The Bench then asked the State of Assam to submit a report by July 29 on online classes to be held for Child care institutions. The infrastructure required will be arranged by the state government, it added.

For the state of Bihar, amicus curiae Agarwal told the court that in Bihar there are a large number of children from Child care institutions who have been released, some of them are on bail.

Advocate Manish Kumar appearing for Bihar submitted that State is providing Rs 1000 per month to every child who is with his/her family. Apart from that, there is complete monitoring of all the child care institutions, he added.

The Bench asked the advocate about how were the 873 children in conflict with the law were sent to parents and what was the procedure followed?

Advocate replied that they were released post orders by Juvenile Justice Board.

The Bench also sought to know about the educational needs of the children in conflict with the law. "Can't you (Bihar government) have an online education system? We give you two-week time to file a report on this," the top court said.

The apex court also asked the counsel appearing for the Delhi government whether the state is providing online classes to such children.

Advocate Chirag M Shroff, appearing for Delhi government told the Bench that for competitive exams it is providing, for the rest he will seek instructions.

The court said there needs to be a follow up on the amount of money these children need or any other facilities.

Advocate Ashish Tiwari appearing for the state of Chhattisgarh said the government is providing online classes in Child Care Institutions.

To this, the Bench asked, "But what is the medium? You need to submit details. Also for children who are in conflict with law, if released need to be followed up. Maintaining contacts with them is very important."

The court also said that it would ask the assistance of the Union of India during the next hearing. This assistance from Centre will specifically be on the aspect of funding, the Bench said.

Hearing Andhra Pradesh counsel, the court said there are huge numbers of children in children's homes and asked whether these children are in conflict with the law and enquired about the number of homes in Andhra Pradesh.
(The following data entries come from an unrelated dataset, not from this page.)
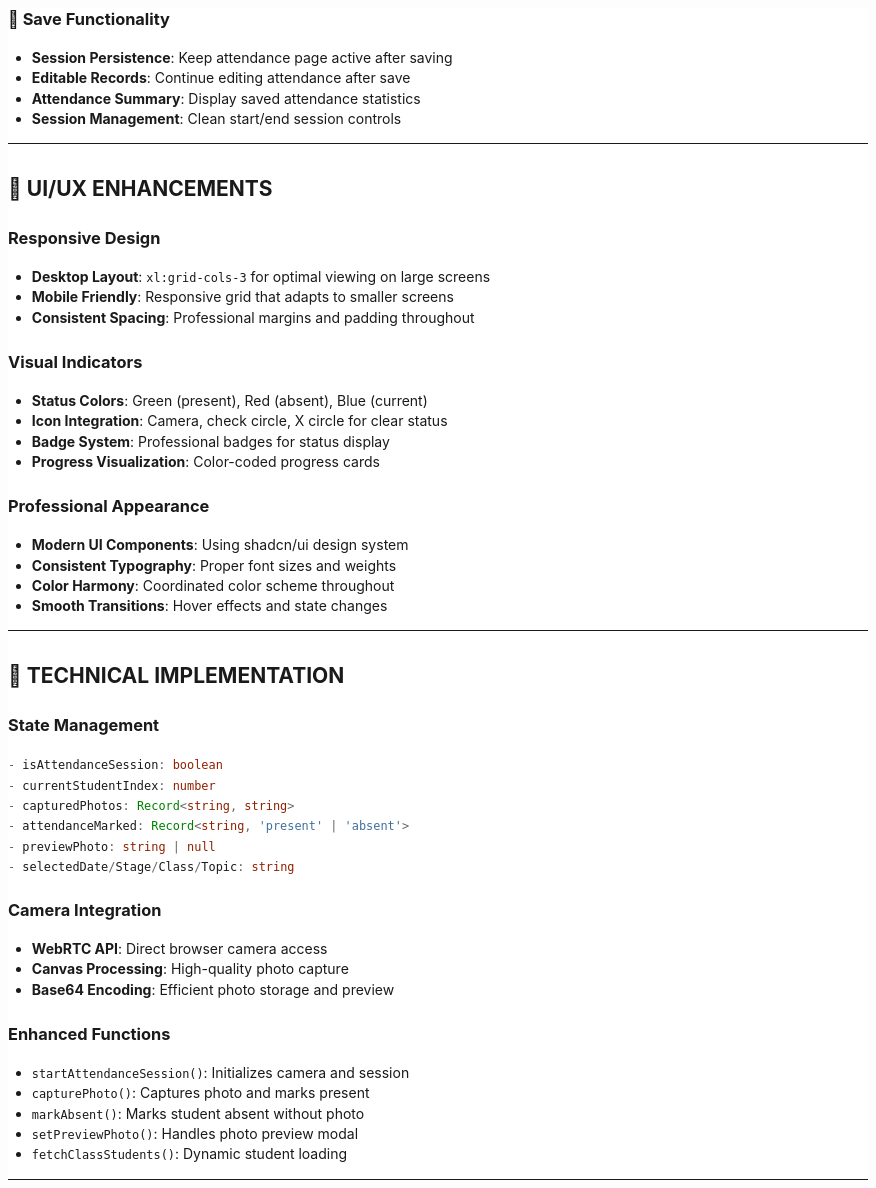 ### 💾 **Save Functionality**
- **Session Persistence**: Keep attendance page active after saving
- **Editable Records**: Continue editing attendance after save
- **Attendance Summary**: Display saved attendance statistics
- **Session Management**: Clean start/end session controls

---

## 🎨 **UI/UX ENHANCEMENTS**

### **Responsive Design**
- **Desktop Layout**: `xl:grid-cols-3` for optimal viewing on large screens
- **Mobile Friendly**: Responsive grid that adapts to smaller screens
- **Consistent Spacing**: Professional margins and padding throughout

### **Visual Indicators**
- **Status Colors**: Green (present), Red (absent), Blue (current)
- **Icon Integration**: Camera, check circle, X circle for clear status
- **Badge System**: Professional badges for status display
- **Progress Visualization**: Color-coded progress cards

### **Professional Appearance**
- **Modern UI Components**: Using shadcn/ui design system
- **Consistent Typography**: Proper font sizes and weights
- **Color Harmony**: Coordinated color scheme throughout
- **Smooth Transitions**: Hover effects and state changes

---

## 🔧 **TECHNICAL IMPLEMENTATION**

### **State Management**
```typescript
- isAttendanceSession: boolean
- currentStudentIndex: number
- capturedPhotos: Record<string, string>
- attendanceMarked: Record<string, 'present' | 'absent'>
- previewPhoto: string | null
- selectedDate/Stage/Class/Topic: string
```

### **Camera Integration**
- **WebRTC API**: Direct browser camera access
- **Canvas Processing**: High-quality photo capture
- **Base64 Encoding**: Efficient photo storage and preview

### **Enhanced Functions**
- `startAttendanceSession()`: Initializes camera and session
- `capturePhoto()`: Captures photo and marks present
- `markAbsent()`: Marks student absent without photo
- `setPreviewPhoto()`: Handles photo preview modal
- `fetchClassStudents()`: Dynamic student loading

---
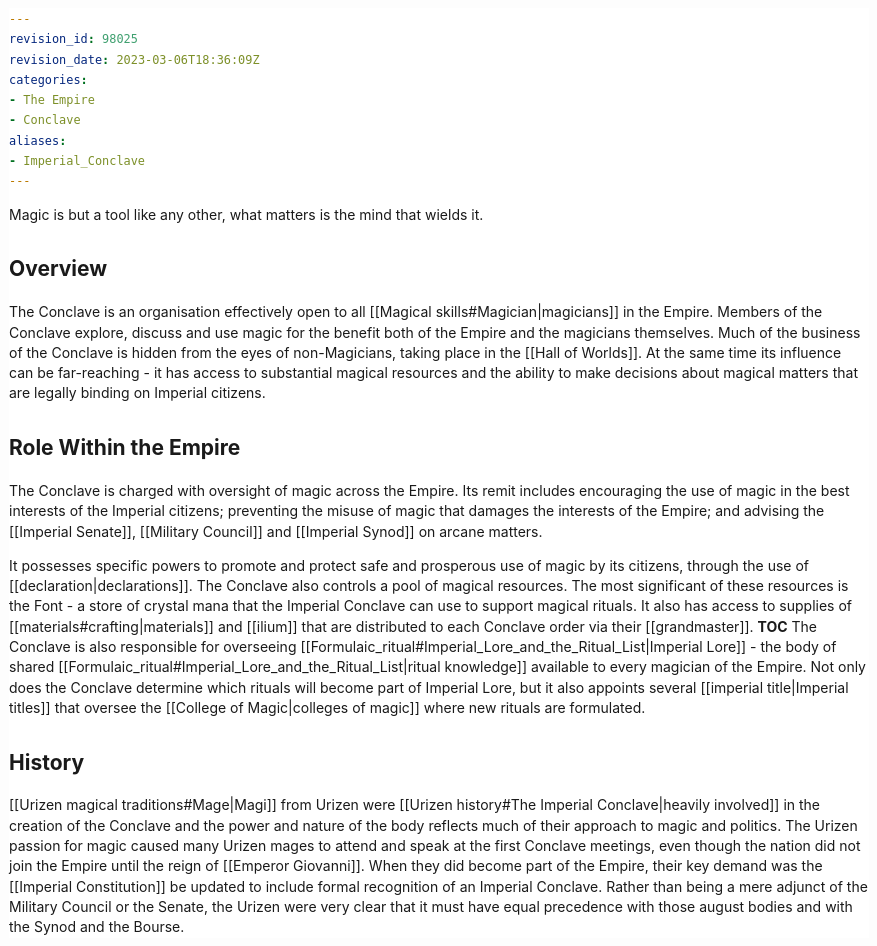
 ```yaml
---
revision_id: 98025
revision_date: 2023-03-06T18:36:09Z
categories:
- The Empire
- Conclave
aliases:
- Imperial_Conclave
---
```



Magic is but a tool like any other, what matters is the mind that wields it.

## Overview
The Conclave is an organisation effectively open to all [[Magical skills#Magician|magicians]] in the Empire. Members of the Conclave explore, discuss and use magic for the benefit both of the Empire and the magicians themselves. Much of the business of the Conclave is hidden from the eyes of non-Magicians, taking place in the [[Hall of Worlds]]. At the same time its influence can be far-reaching - it has access to substantial magical resources and the ability to make decisions about magical matters that are legally binding on Imperial citizens.

## Role Within the Empire
The Conclave is charged with oversight of magic across the Empire. Its remit includes encouraging the use of magic in the best interests of the Imperial citizens; preventing the misuse of magic that damages the interests of the Empire; and advising the [[Imperial Senate]], [[Military Council]] and [[Imperial Synod]] on arcane matters.

It possesses specific powers to promote and protect safe and prosperous use of magic by its citizens, through the use of [[declaration|declarations]]. The Conclave also controls a pool of magical resources. The most significant of these resources is the Font - a store of crystal mana that the Imperial Conclave can use to support magical rituals. It also has access to supplies of [[materials#crafting|materials]] and [[ilium]] that are distributed to each Conclave order via their [[grandmaster]].
__TOC__
The Conclave is also responsible for overseeing [[Formulaic_ritual#Imperial_Lore_and_the_Ritual_List|Imperial Lore]] - the body of shared [[Formulaic_ritual#Imperial_Lore_and_the_Ritual_List|ritual knowledge]] available to every magician of the Empire. Not only does the Conclave determine which rituals will become part of Imperial Lore, but it also appoints several [[imperial title|Imperial titles]] that oversee the [[College of Magic|colleges of magic]] where new rituals are formulated.

## History
[[Urizen magical traditions#Mage|Magi]] from Urizen were [[Urizen history#The Imperial Conclave|heavily involved]] in the creation of the Conclave and the power and nature of the body reflects much of their approach to magic and politics. The Urizen passion for magic caused many Urizen mages to attend and speak at the first Conclave meetings, even though the nation did not join the Empire until the reign of [[Emperor Giovanni]]. When they did become part of the Empire, their key demand was the [[Imperial Constitution]] be updated to include formal recognition of an Imperial Conclave. Rather than being a mere adjunct of the Military Council or the Senate, the Urizen were very clear that it must have equal precedence with those august bodies and with the Synod and the Bourse. 
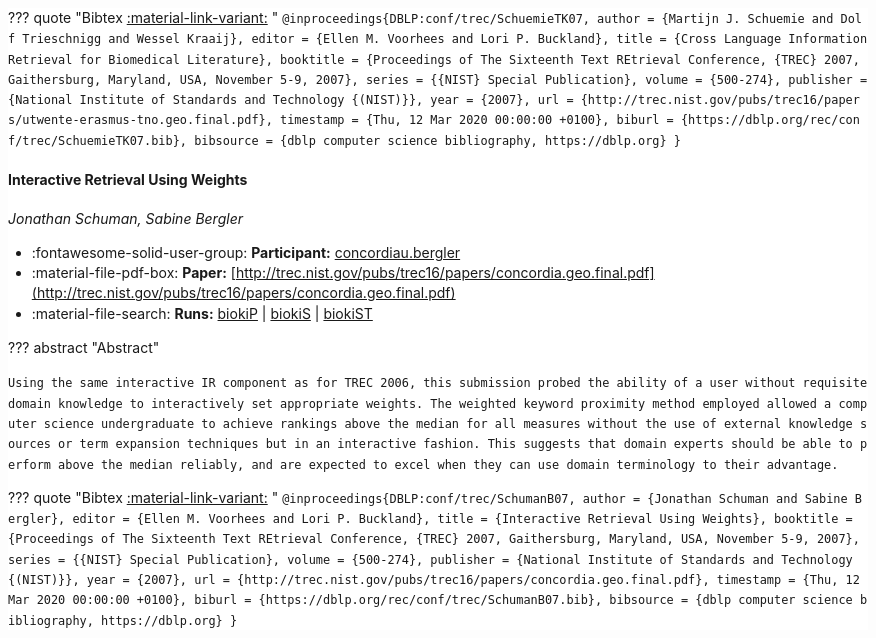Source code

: 
??? quote "Bibtex [:material-link-variant:](https://dblp.org/rec/conf/trec/SchuemieTK07.bib) "
	```
	@inproceedings{DBLP:conf/trec/SchuemieTK07,
		author = {Martijn J. Schuemie and Dolf Trieschnigg and Wessel Kraaij},
		editor = {Ellen M. Voorhees and Lori P. Buckland},
		title = {Cross Language Information Retrieval for Biomedical Literature},
		booktitle = {Proceedings of The Sixteenth Text REtrieval Conference, {TREC} 2007, Gaithersburg, Maryland, USA, November 5-9, 2007},
		series = {{NIST} Special Publication},
		volume = {500-274},
		publisher = {National Institute of Standards and Technology {(NIST)}},
		year = {2007},
		url = {http://trec.nist.gov/pubs/trec16/papers/utwente-erasmus-tno.geo.final.pdf},
		timestamp = {Thu, 12 Mar 2020 00:00:00 +0100},
		biburl = {https://dblp.org/rec/conf/trec/SchuemieTK07.bib},
		bibsource = {dblp computer science bibliography, https://dblp.org}
	}
	```

#### Interactive Retrieval Using Weights

_Jonathan Schuman, Sabine Bergler_

- :fontawesome-solid-user-group: **Participant:** [concordiau.bergler](./participants.md#concordiau.bergler)
- :material-file-pdf-box: **Paper:** [http://trec.nist.gov/pubs/trec16/papers/concordia.geo.final.pdf](http://trec.nist.gov/pubs/trec16/papers/concordia.geo.final.pdf)
- :material-file-search: **Runs:** [biokiP](./runs.md#biokip) | [biokiS](./runs.md#biokis) | [biokiST](./runs.md#biokist)

??? abstract "Abstract"
	
	Using the same interactive IR component as for TREC 2006, this submission probed the ability of a user without requisite domain knowledge to interactively set appropriate weights. The weighted keyword proximity method employed allowed a computer science undergraduate to achieve rankings above the median for all measures without the use of external knowledge sources or term expansion techniques but in an interactive fashion. This suggests that domain experts should be able to perform above the median reliably, and are expected to excel when they can use domain terminology to their advantage.
	

??? quote "Bibtex [:material-link-variant:](https://dblp.org/rec/conf/trec/SchumanB07.bib) "
	```
	@inproceedings{DBLP:conf/trec/SchumanB07,
		author = {Jonathan Schuman and Sabine Bergler},
		editor = {Ellen M. Voorhees and Lori P. Buckland},
		title = {Interactive Retrieval Using Weights},
		booktitle = {Proceedings of The Sixteenth Text REtrieval Conference, {TREC} 2007, Gaithersburg, Maryland, USA, November 5-9, 2007},
		series = {{NIST} Special Publication},
		volume = {500-274},
		publisher = {National Institute of Standards and Technology {(NIST)}},
		year = {2007},
		url = {http://trec.nist.gov/pubs/trec16/papers/concordia.geo.final.pdf},
		timestamp = {Thu, 12 Mar 2020 00:00:00 +0100},
		biburl = {https://dblp.org/rec/conf/trec/SchumanB07.bib},
		bibsource = {dblp computer science bibliography, https://dblp.org}
	}
	```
Advocate Mahfooz Nazki appearing for the Andhra Pradesh government told the court that a lot of parents coming to shelter home institutions because they themselves are not able to take care of these children and added that there are about 900 children homes in the state.

Amicus Curiae apprised the Bench that the expense of the state of Andhra Pradesh for children in conflict with the law has gone down considerably and the state should look into this.

Andhra's advocate Nazki contended that state government is delivering food and other essential goods to the children homes.

"But the students have gone back home? What about them? Also, tell us about funding?" asked the Bench, to which advocate Nazki said the government has district wise data and he will provide all the details to the court.

The court now posted the matter for hearing on July 21 and will hear the remaining states.

After the report of COVID-19 positive 35 children came from Chennai, the top court took Suo moto cognisance of the matter and sought a report from states governments including steps taken to protect the remaining children in shelter homes amid the pandemic.